The evaluation covers one benchmark (ASB) against one baseline (Aegis), so generalization to other stacks is unclear. Whenever tools or task templates change, the automaton must be recompiled; the paper doesn’t quantify the effort to update profiles when managing many agents in production. The audit-log soundness claim depends on host integrity assumptions that are stated but not verified.
Real-world application
For teams running tool-using agents in any environment with sensitive APIs, the findings translate into specific moves.
Move enforcement to the tool-call boundary. Schema validators and prompt filters can’t see sequential context. For structured workflows with fixed call patterns (read, summarize, route, write), encode the pattern explicitly and enforce at dispatch. MCP sidecars are the natural place. Stateless firewalls allow context-sequential attacks at 75% because they judge calls in isolation.
Capture clean-room telemetry before launch. The automaton is per-deployment. Run production agents through a sandboxed staging period to collect benign traces under known-good inputs. That corpus becomes the security model. Treat profile generation as a release artifact like the model checkpoint.
Set window width and pruning per agent. The defaults (w=3, θ=3, ε=0.05) yield 2.0% BTFR on ASB structured workflows. Agents with longer chains or higher branching need wider windows; agents with sparse traces need lower θ to preserve legitimate paths. Tune against measured BTFR on held-out benign workloads, not intuition.
Whitelist sensitive string parameters explicitly. When learning parameter bounds, the paper groups similar strings together. admin@example.com and admin2@example.com end up in the same cluster. At runtime, any string in the cluster passes, an attacker changes the value slightly but stays in the cluster and the check allows it. The paper found these synonym-substitution attacks succeed at 18%. For parameters controlling access (S3 bucket names, API endpoints, database table names, repository names, allowed git branches), hardcode the exact acceptable values instead. Don’t learn bounds from benign traces. Structural validation catches malformed calls. Hardcoded whitelists block these synonym attacks.
Track BTFR alongside ASR. A firewall that blocks 50% of legitimate work is worse than none, ops will disable it. Report both numbers in production. Alert on BTFR drift; failure rises when the agent’s call patterns diverge from the profile, exactly when you need profile updates.
Plan an incremental update path. New tools create unknown transitions.
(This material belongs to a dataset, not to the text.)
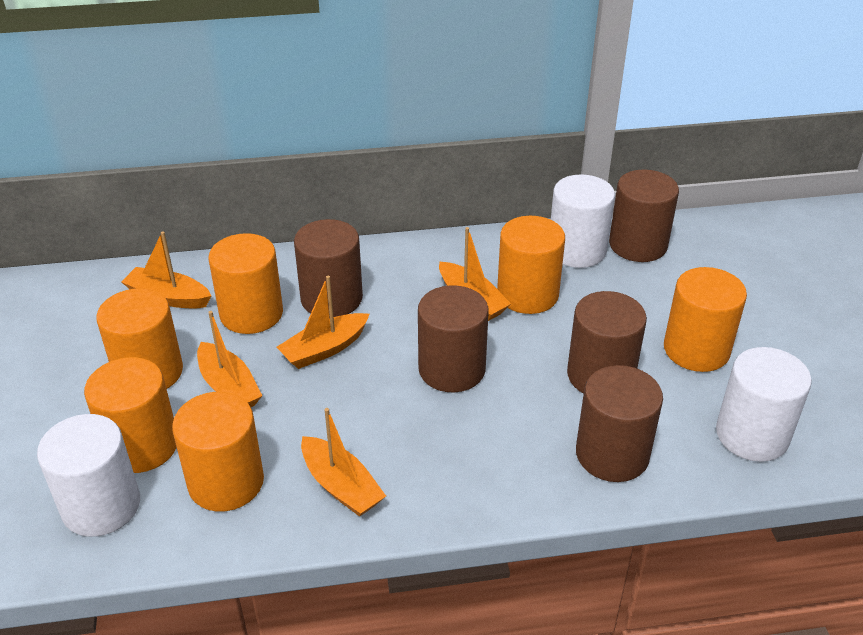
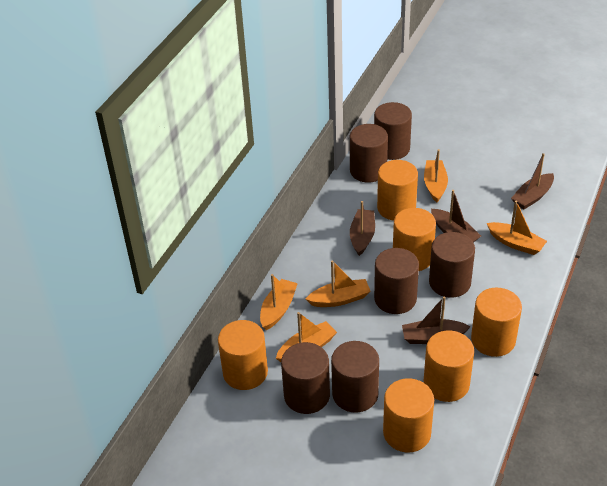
brown boat: 0 -> 4
brown cylinder: 5 -> 6
white cylinder: 3 -> 0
Build an offline profiling pipeline that injects incremental telemetry batches without full recompilation. Do this before you ship. Code-generation agents add new tool wrappers every release; the security profile must keep pace without blocking deployment.
Treat the audit log as evidence, not output. Halted calls go into a cryptographic log. Integrate that with your incident response pipeline and budget for retention.
For platform vendors. Firewall teams should publish per-call latency, BTFR, and attack categories caught. A fair comparison requires all three numbers, not just overall ASR.
For agent-driven code-generation and review. Tools that run long sequences (clone, branch, edit, test, PR, comment) are Praetor’s target. Profile the benign topology, lock down sensitive strings (allowed branches for force-push, registries for publish, hosts for fetch), and enforce at the tool layer, not the model.
References
- Paper: https://arxiv.org/abs/2604.26274v1
- Agent Security Bench (ASB): the benchmark used for all reported ASR and BTFR numbers.
- Aegis stateless tool-call firewall (cited as the published baseline).
- Forrest et al., short-sequence syscall intrusion detection, the host-IDS lineage Praetor adapts to LLM tool calling.
- Symbolic Finite Automata (SFA) formalism, used to represent the pDFA with continuous parameter domains.
- Model Context Protocol (MCP), the dispatch layer at which the gateway is deployed.